Château de la Perraudière
Élégante demeure du Grand Siècle nichée en Baugeois, la Perraudière déploie ses ailes classiques autour d'une cour d'honneur somptueuse, gardant en son cœur des boiseries et un salon Louis XVI d'une rare délicatesse.
Histoire
Au cœur du Baugeois, cette région angevine au caractère discret et profond, le château de la Perraudière s'impose comme l'un des ensembles aristocratiques les mieux préservés de la seconde moitié du XVIIe siècle. Loin des fastes ostentatoires des grandes résidences ligériennes, il révèle une élégance mesurée, celle d'une noblesse de robe attachée à la solidité des formes autant qu'à la qualité des intérieurs. L'ensemble est d'une cohérence remarquable : corps de logis flanqué de deux ailes en avant-corps, cour d'honneur structurée par les communs, écuries, sellerie et logements des domestiques. Cette organisation rigoureuse témoigne d'une conception totale de la demeure seigneuriale, pensée comme un microcosme autosuffisant où chaque bâtiment répond à une fonction précise. La ferme attenante et la chapelle privée fondée en 1662 complètent ce tableau d'une vie rurale noble et ordonnée. C'est à l'intérieur que la Perraudière livre ses plus belles surprises. Le grand salon conserve un ensemble de boiseries du XVIIIe siècle d'une grande finesse, témoignage des embellissements successifs apportés par les propriétaires au fil des générations. La salle à manger Louis XVI, avec sa grammaire décorative néoclassique — guirlandes, médaillons, pilastres cannelés —, évoque le raffinement d'une société angevine cultivée à l'orée de la Révolution. Le visiteur sensible au patrimoine rural français trouvera ici une leçon d'architecture domestique : comment bâtir dans la durée, comment habiter avec grâce un terroir sans chercher à rivaliser avec les grands châteaux de la Loire toute proche.

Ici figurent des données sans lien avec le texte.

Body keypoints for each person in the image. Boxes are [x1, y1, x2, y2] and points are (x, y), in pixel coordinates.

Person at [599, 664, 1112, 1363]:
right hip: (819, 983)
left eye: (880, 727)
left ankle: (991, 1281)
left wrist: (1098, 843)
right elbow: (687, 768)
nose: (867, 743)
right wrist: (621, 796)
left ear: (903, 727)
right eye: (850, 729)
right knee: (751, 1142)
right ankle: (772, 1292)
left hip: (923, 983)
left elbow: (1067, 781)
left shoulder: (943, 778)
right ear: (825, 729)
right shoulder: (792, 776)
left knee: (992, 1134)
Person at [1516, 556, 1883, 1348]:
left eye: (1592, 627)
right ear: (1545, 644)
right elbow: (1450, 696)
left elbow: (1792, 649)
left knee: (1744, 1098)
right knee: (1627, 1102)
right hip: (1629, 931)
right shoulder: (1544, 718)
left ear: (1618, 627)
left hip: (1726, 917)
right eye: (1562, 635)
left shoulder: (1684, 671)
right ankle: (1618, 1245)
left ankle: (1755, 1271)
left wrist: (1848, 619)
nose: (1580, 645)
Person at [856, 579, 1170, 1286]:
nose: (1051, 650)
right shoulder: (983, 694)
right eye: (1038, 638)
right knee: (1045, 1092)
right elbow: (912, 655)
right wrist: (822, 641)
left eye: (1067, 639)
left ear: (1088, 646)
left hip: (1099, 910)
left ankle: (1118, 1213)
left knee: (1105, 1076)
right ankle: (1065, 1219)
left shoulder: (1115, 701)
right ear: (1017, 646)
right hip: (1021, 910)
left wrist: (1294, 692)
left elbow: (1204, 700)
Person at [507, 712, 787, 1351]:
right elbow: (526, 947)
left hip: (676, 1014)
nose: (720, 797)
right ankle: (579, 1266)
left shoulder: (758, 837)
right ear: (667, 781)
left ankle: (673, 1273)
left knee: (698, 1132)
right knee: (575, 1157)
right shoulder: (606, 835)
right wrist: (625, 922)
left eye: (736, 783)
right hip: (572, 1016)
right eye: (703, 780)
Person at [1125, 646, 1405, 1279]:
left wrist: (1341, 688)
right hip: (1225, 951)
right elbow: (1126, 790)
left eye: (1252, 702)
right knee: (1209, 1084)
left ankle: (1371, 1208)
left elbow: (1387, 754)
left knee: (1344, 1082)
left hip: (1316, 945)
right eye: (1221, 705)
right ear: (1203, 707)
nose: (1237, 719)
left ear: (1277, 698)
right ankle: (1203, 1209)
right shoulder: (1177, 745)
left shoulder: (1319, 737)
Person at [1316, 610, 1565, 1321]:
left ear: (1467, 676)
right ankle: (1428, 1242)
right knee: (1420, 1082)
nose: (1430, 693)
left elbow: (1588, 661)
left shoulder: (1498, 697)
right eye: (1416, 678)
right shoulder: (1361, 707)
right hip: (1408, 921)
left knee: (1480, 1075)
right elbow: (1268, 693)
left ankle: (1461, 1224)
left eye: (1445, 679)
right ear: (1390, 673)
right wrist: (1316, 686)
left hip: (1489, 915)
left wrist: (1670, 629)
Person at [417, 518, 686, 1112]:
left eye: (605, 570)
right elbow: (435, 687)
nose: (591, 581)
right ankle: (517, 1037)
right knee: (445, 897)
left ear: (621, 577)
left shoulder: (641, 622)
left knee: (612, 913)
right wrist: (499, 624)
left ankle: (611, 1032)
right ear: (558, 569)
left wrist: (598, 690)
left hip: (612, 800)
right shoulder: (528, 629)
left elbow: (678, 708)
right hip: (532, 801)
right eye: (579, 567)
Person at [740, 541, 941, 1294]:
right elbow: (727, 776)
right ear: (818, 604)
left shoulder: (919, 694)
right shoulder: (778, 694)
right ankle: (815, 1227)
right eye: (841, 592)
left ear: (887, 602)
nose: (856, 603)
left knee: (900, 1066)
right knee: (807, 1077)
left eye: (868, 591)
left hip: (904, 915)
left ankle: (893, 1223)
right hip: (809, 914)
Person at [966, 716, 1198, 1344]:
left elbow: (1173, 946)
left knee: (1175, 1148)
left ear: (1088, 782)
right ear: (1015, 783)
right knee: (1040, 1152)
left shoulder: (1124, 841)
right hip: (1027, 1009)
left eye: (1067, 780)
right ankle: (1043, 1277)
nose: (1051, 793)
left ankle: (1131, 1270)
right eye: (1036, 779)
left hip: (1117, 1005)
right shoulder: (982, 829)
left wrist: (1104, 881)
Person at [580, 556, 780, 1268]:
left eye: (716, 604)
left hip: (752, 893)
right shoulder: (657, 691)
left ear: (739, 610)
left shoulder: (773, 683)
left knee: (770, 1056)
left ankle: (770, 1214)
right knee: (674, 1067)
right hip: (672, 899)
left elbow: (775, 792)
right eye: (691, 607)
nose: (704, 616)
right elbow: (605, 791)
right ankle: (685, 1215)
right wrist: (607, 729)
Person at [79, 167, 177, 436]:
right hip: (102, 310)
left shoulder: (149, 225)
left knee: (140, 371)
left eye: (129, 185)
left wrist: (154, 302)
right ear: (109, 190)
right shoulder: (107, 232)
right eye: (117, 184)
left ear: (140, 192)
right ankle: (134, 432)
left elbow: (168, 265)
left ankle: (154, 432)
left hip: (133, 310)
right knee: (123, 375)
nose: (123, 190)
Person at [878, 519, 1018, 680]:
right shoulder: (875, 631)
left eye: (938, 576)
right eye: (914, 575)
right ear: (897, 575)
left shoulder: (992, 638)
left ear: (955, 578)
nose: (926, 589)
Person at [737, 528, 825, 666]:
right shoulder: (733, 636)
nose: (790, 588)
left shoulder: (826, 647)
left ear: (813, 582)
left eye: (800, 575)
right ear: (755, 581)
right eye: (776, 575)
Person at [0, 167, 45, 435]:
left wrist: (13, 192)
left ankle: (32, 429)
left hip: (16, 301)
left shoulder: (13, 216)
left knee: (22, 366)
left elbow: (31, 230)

La Perraudière appartient à cette catégorie rare des monuments qui impressionnent non par leur démesure, mais par leur cohérence et leur authenticité intacte.
Architecture
Le château de la Perraudière s'inscrit dans le courant classique français de la seconde moitié du XVIIe siècle, caractérisé par la recherche de l'équilibre, la rigueur des compositions et le rejet de l'ornement excessif. Le plan en U — corps de logis central flanqué de deux ailes formant avant-corps latéraux — est typique de l'architecture résidentielle noble de cette période, déclinaison provinciale d'un schéma codifié par les grands architectes parisiens du règne de Louis XIV. La cour d'honneur ainsi formée est encadrée par les bâtiments de service : communs, écuries, sellerie et logements des domestiques, constituant un ensemble fonctionnel cohérent. Les matériaux locaux — probablement le tuffeau blanc caractéristique de l'Anjou, pierre facile à tailler et à orner — confèrent à l'édifice cette teinte claire et lumineuse propre aux constructions ligériennes. Les toitures à forte pente, sans doute couvertes d'ardoises bleues extraites des ardoisières angevines réputées, rythment la silhouette de l'ensemble et lui donnent son caractère septentrional affirmé. L'intérieur révèle deux campagnes décoratives distinctes. Les boiseries du grand salon, datant du XVIIIe siècle, allient panneaux moulurés et trumeaux ornés dans le goût Régence ou Louis XV. La salle à manger Louis XVI adopte quant à elle le vocabulaire néoclassique alors triomphant — sobriété des lignes, décors à l'antique, pilastres et frises délicates —, faisant écho aux grandes réalisations parisiennes des années 1770-1780. La chapelle, fondée en 1662 et implantée à l'arrière du château, complète harmonieusement cet ensemble architectural d'une grande lisibilité historique.